A place called Dreadmoor

What the sage says:
Once the Evil was defeated, the men turned on the elves. Having in the before times joined forces with elves, and with dwarves too, in a cooperative effort to defeat evil and thereby bring peace to the land, the nation of free men afterward came to resent elves. The men became jealous of the gods, whom they saw as distant and uncaring to men, and to hate elves whom they saw as unfairly favored by the gods, for did not the gods call elves their "first-born" and grant to them certain natural magical abilities and long lives. The men then practiced their talent for war upon the elves. A lifetime has come and gone - well a human life-span has come and gone and all the while the men have waged war upon elves. 
What the priest says:
Few can now recall the first days of the conflict or how the fighting first began. For most living today and calling themselves "free men of the west" there has only been war against the hated elves. Some say there were a few of the elvish people who dwelt among men prior to the start of open conflict, but most men alive today have never seen an elf, alive or dead, other than on the field of battle. It is said that the war has gone hard on the elves and that few of their people now survive. Some say the remaining elves made allies with evil forces, those who had previously served the dread lords in the before times, and that it is only through such an unholy pack with evil that the nation of elves now hope to continue their war against men. If this is true, and the presence of such evil folk raiding the settlements of men is surely evidence that it is true, this is taken as proof that the elves are an evil people who deserve death.
Building a game world:
The above description is the set-up for my homebrew setting I call Dreadmoor. As a game concept, Dreadmoor has been evolving through four decades of play. Starting in the years before there were any published settings - Greyhawk and Blackmoor were mostly known of at the time through their use as the titles of Supplement 1 and Supplement 2 respectively, I was like most early referees who also handwaved the details of setting and went straight to the dungeon. In those days I had some vague concept of a setting I kept in the back of my mind that was loosely based on whatever reading I could draw upon for inspiration. In this, I was and remain heavily influenced by various and sundry weird tales, favorite sword and sorcery yarns, and more generally so, by my understanding of history and the natural laws of the universe. I enjoy a spooky tale and I strive to include such supernatural elements in most of the games that I run.

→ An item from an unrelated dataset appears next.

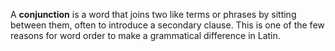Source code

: A **conjunction** is a word that joins two like terms or phrases by sitting between them, often to introduce a secondary clause. This is one of the few reasons for word order to make a grammatical difference in Latin.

It is a dark world of constant warfare and mistrust. The lawful forces of the city state of Dreadmoor are locked in a desperate struggle with the chaotic forces which seek their downfall. There is peril aplenty and death awaits 'round every corner. But if an adventurer is both quick and lucky fame and gold may be their reward. As I explain to players, Dreadmoor is the name of the city and the state, Dreadmoor is the name of my campaign world, and Dreadmoor is a philosophy and the central theme in my personal play-style. Welcome to Dreadmoor and bring your own dice!

(Readers who have a good memory for geography may see a strong similarity in the Dreadmoor map to a certain area on Earth. I find things in real life are often very inspiring.)